▸ **TASK OBJECTIVE**
Convert the part of the data that opens with the line containing "family: Dipterocarpaceae" and closes with the line containing "scientific name: Berula erecta" into a Markdown table with the columns Row and Line, numbering each line and leaving out blank lines.

Records from a data source:
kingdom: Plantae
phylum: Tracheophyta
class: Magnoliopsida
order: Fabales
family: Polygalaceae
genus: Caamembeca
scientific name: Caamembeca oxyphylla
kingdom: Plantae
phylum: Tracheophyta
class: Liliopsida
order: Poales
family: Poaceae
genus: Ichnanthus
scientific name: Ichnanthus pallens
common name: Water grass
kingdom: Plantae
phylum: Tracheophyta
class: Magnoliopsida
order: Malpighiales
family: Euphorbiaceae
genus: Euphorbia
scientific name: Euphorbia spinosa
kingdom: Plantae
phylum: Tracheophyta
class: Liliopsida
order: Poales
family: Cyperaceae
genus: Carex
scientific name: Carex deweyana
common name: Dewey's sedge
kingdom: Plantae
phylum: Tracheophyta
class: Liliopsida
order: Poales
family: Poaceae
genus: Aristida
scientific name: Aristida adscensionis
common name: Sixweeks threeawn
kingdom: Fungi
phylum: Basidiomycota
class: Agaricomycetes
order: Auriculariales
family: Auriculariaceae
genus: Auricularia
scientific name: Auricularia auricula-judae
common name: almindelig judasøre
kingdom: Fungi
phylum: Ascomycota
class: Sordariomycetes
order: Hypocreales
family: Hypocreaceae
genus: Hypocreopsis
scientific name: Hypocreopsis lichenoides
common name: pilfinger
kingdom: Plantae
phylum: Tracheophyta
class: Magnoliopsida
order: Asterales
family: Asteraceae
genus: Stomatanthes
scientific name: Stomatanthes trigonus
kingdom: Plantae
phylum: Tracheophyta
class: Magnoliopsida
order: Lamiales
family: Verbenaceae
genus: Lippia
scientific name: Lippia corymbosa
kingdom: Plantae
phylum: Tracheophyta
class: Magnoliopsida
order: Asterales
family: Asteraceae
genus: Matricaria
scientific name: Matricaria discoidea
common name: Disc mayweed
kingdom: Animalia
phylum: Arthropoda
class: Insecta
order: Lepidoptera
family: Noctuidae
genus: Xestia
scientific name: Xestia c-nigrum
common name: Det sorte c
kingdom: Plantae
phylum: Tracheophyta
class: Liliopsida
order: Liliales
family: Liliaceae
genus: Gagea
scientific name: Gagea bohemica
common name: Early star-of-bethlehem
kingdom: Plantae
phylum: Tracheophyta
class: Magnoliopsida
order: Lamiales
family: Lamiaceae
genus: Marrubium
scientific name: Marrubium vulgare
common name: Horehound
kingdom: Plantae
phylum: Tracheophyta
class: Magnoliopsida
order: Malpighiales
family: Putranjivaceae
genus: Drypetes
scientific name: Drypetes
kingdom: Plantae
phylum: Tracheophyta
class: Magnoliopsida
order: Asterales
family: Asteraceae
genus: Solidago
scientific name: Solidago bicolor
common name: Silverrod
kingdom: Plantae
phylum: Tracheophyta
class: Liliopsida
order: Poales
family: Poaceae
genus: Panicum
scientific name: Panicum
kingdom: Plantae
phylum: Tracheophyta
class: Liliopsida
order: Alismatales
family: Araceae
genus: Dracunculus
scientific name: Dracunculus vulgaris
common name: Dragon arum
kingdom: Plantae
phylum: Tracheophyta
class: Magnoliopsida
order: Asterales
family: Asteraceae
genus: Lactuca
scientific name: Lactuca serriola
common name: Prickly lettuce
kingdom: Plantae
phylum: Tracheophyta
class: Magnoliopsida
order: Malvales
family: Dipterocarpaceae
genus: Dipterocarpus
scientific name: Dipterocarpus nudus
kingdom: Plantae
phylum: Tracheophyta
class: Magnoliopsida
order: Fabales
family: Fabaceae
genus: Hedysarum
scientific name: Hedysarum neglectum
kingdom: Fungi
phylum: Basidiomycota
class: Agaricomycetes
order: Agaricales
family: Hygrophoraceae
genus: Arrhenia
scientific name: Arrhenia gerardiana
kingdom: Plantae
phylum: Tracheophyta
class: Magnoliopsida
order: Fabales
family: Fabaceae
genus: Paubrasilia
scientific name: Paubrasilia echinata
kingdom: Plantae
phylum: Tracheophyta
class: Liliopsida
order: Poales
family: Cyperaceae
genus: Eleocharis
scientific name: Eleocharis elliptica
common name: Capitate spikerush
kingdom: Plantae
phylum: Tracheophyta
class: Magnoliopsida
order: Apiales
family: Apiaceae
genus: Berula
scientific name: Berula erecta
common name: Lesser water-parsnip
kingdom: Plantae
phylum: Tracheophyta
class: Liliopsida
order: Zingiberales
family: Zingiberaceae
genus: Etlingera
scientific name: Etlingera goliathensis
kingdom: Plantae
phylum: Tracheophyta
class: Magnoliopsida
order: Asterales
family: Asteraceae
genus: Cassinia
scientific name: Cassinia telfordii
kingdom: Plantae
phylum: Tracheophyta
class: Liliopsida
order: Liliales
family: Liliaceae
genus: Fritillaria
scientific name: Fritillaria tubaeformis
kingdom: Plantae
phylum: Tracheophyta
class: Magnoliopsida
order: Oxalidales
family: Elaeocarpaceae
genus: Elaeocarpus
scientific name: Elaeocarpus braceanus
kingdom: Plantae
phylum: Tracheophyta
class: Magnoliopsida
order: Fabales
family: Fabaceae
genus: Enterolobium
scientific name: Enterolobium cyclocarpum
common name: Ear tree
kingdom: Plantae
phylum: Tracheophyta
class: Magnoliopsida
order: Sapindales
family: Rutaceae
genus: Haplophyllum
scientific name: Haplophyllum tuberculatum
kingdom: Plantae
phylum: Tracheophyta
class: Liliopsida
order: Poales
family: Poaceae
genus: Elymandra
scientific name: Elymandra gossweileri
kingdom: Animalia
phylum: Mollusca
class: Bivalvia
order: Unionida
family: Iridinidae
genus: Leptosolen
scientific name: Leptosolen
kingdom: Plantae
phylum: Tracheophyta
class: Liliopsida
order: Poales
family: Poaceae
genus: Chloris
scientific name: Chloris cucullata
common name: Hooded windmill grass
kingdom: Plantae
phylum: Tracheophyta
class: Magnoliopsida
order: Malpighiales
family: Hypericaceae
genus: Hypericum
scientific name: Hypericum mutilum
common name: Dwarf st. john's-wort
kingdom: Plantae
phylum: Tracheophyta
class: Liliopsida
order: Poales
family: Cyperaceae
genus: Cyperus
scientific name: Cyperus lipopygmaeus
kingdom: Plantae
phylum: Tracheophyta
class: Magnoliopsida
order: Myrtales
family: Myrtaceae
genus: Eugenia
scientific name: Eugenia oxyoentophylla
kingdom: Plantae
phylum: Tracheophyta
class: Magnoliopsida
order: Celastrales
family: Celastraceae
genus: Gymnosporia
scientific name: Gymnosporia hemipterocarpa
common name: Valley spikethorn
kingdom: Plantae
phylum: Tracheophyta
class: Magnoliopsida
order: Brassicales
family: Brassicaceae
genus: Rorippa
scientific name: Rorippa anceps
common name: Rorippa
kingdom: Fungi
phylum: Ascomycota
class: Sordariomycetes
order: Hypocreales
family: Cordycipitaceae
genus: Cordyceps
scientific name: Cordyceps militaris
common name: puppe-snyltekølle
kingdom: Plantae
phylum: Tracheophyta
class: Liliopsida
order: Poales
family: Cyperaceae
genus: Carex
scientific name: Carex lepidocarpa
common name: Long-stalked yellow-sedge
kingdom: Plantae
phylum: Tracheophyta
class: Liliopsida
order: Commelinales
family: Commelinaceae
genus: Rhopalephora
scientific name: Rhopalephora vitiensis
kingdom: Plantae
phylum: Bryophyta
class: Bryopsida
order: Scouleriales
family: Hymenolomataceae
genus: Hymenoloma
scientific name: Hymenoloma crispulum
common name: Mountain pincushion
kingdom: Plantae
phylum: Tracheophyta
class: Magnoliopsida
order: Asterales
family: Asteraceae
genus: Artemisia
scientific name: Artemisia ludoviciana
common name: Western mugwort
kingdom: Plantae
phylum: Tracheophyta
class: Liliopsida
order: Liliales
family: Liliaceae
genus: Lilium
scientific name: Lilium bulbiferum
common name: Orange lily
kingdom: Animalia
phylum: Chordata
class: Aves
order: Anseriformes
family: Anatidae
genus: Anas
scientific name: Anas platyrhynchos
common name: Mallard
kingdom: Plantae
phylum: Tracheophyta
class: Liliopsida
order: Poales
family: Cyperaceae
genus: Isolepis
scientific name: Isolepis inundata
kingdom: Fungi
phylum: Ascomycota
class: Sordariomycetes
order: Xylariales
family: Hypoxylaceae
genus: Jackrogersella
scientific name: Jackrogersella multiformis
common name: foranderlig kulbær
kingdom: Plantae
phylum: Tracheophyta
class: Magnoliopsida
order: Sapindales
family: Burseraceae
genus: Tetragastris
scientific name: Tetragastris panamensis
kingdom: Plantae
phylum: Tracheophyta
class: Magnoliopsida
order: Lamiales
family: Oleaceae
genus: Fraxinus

▸ **ANSWER FOR THE TASK**
| Row | Line |
|---|---|
| 1 | family: Dipterocarpaceae |
| 2 | genus: Dipterocarpus |
| 3 | scientific name: Dipterocarpus nudus |
| 4 | kingdom: Plantae |
| 5 | phylum: Tracheophyta |
| 6 | class: Magnoliopsida |
| 7 | order: Fabales |
| 8 | family: Fabaceae |
| 9 | genus: Hedysarum |
| 10 | scientific name: Hedysarum neglectum |
| 11 | kingdom: Fungi |
| 12 | phylum: Basidiomycota |
| 13 | class: Agaricomycetes |
| 14 | order: Agaricales |
| 15 | family: Hygrophoraceae |
| 16 | genus: Arrhenia |
| 17 | scientific name: Arrhenia gerardiana |
| 18 | kingdom: Plantae |
| 19 | phylum: Tracheophyta |
| 20 | class: Magnoliopsida |
| 21 | order: Fabales |
| 22 | family: Fabaceae |
| 23 | genus: Paubrasilia |
| 24 | scientific name: Paubrasilia echinata |
| 25 | kingdom: Plantae |
| 26 | phylum: Tracheophyta |
| 27 | class: Liliopsida |
| 28 | order: Poales |
| 29 | family: Cyperaceae |
| 30 | genus: Eleocharis |
| 31 | scientific name: Eleocharis elliptica |
| 32 | common name: Capitate spikerush |
| 33 | kingdom: Plantae |
| 34 | phylum: Tracheophyta |
| 35 | class: Magnoliopsida |
| 36 | order: Apiales |
| 37 | family: Apiaceae |
| 38 | genus: Berula |
| 39 | scientific name: Berula erecta |